ASSIGNMENT
Count how many lines of the listing contain "Jail", then give that number and nothing more.

DATA FOR REVIEW START

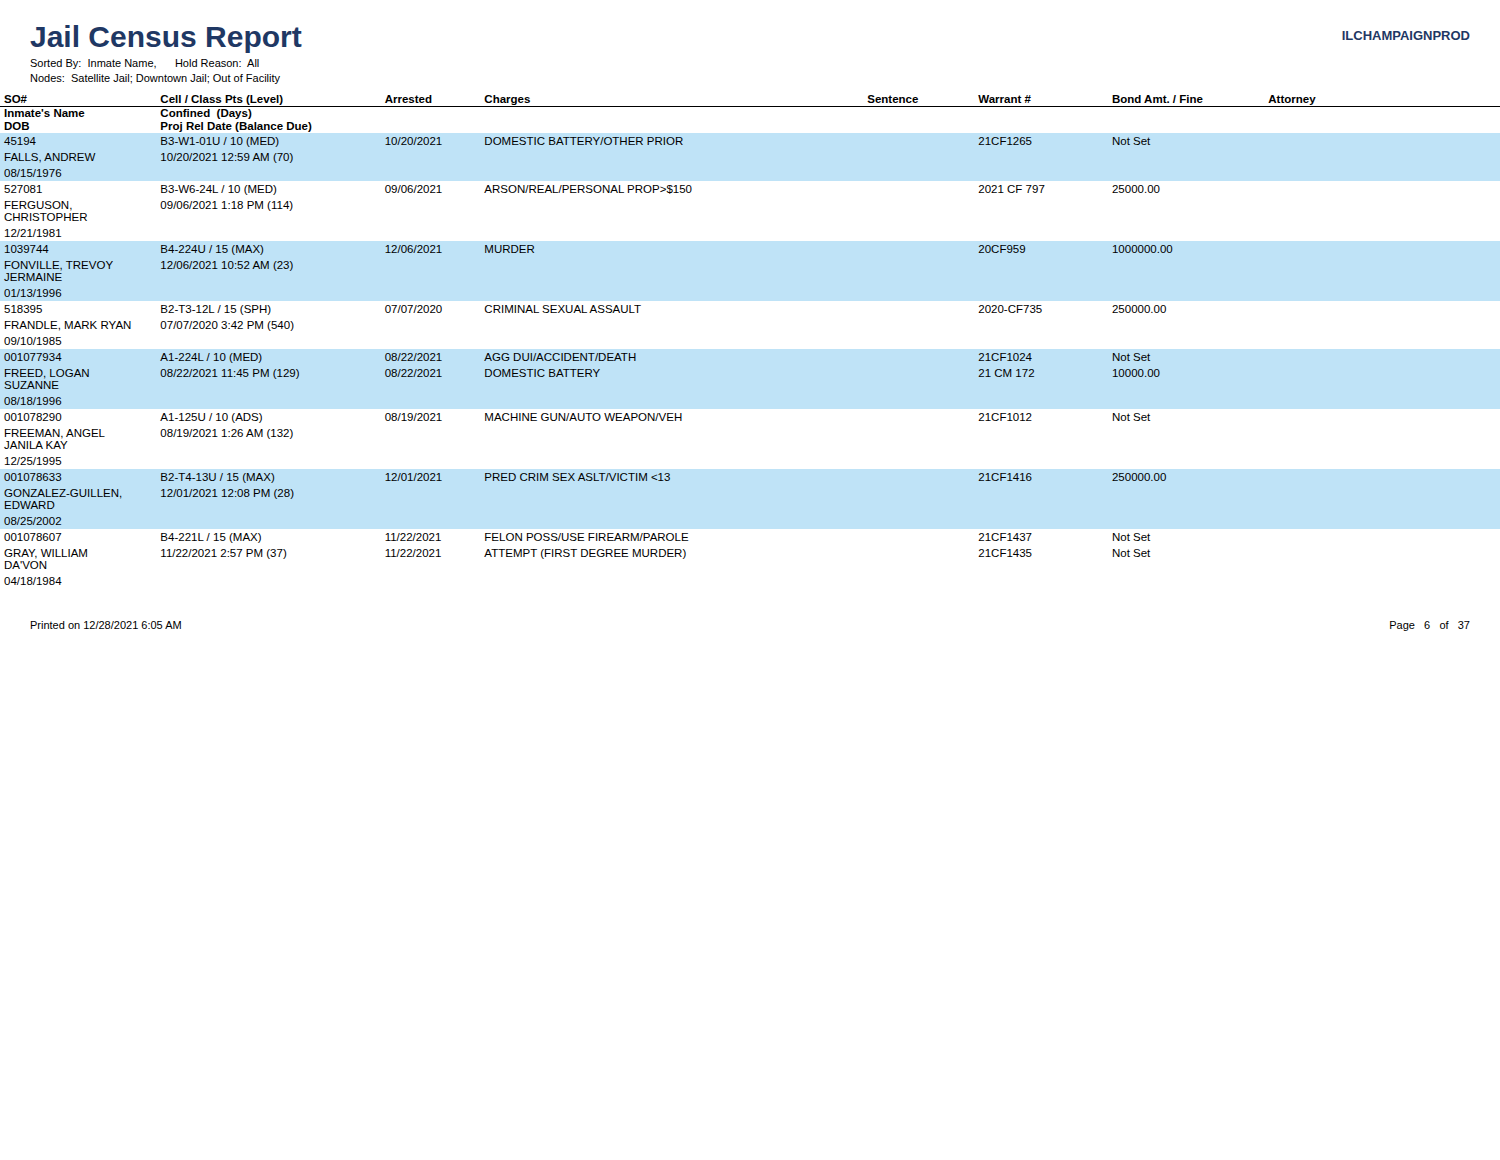ILCHAMPAIGNPROD
Jail Census Report
Sorted By: Inmate Name, Hold Reason: All
Nodes: Satellite Jail; Downtown Jail; Out of Facility
| SO# | Cell / Class Pts (Level) | Arrested | Charges | Sentence | Warrant # | Bond Amt. / Fine | Attorney |
| --- | --- | --- | --- | --- | --- | --- | --- |
| Inmate's Name | Confined (Days) | | | | | | |
| DOB | Proj Rel Date (Balance Due) | | | | | | |
| 45194 | B3-W1-01U / 10 (MED) | 10/20/2021 | DOMESTIC BATTERY/OTHER PRIOR | | 21CF1265 | Not Set | |
| FALLS, ANDREW | 10/20/2021 12:59 AM (70) | | | | | | |
| 08/15/1976 | | | | | | | |
| 527081 | B3-W6-24L / 10 (MED) | 09/06/2021 | ARSON/REAL/PERSONAL PROP>$150 | | 2021 CF 797 | 25000.00 | |
| FERGUSON, CHRISTOPHER | 09/06/2021 1:18 PM (114) | | | | | | |
| 12/21/1981 | | | | | | | |
| 1039744 | B4-224U / 15 (MAX) | 12/06/2021 | MURDER | | 20CF959 | 1000000.00 | |
| FONVILLE, TREVOY JERMAINE | 12/06/2021 10:52 AM (23) | | | | | | |
| 01/13/1996 | | | | | | | |
| 518395 | B2-T3-12L / 15 (SPH) | 07/07/2020 | CRIMINAL SEXUAL ASSAULT | | 2020-CF735 | 250000.00 | |
| FRANDLE, MARK RYAN | 07/07/2020 3:42 PM (540) | | | | | | |
| 09/10/1985 | | | | | | | |
| 001077934 | A1-224L / 10 (MED) | 08/22/2021 | AGG DUI/ACCIDENT/DEATH | | 21CF1024 | Not Set | |
| FREED, LOGAN SUZANNE | 08/22/2021 11:45 PM (129) | 08/22/2021 | DOMESTIC BATTERY | | 21 CM 172 | 10000.00 | |
| 08/18/1996 | | | | | | | |
| 001078290 | A1-125U / 10 (ADS) | 08/19/2021 | MACHINE GUN/AUTO WEAPON/VEH | | 21CF1012 | Not Set | |
| FREEMAN, ANGEL JANILA KAY | 08/19/2021 1:26 AM (132) | | | | | | |
| 12/25/1995 | | | | | | | |
| 001078633 | B2-T4-13U / 15 (MAX) | 12/01/2021 | PRED CRIM SEX ASLT/VICTIM <13 | | 21CF1416 | 250000.00 | |
| GONZALEZ-GUILLEN, EDWARD | 12/01/2021 12:08 PM (28) | | | | | | |
| 08/25/2002 | | | | | | | |
| 001078607 | B4-221L / 15 (MAX) | 11/22/2021 | FELON POSS/USE FIREARM/PAROLE | | 21CF1437 | Not Set | |
| GRAY, WILLIAM DA'VON | 11/22/2021 2:57 PM (37) | 11/22/2021 | ATTEMPT (FIRST DEGREE MURDER) | | 21CF1435 | Not Set | |
| 04/18/1984 | | | | | | | |
Printed on 12/28/2021 6:05 AM
Page 6 of 37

DATA FOR REVIEW END

EXERCISE OUTPUT
2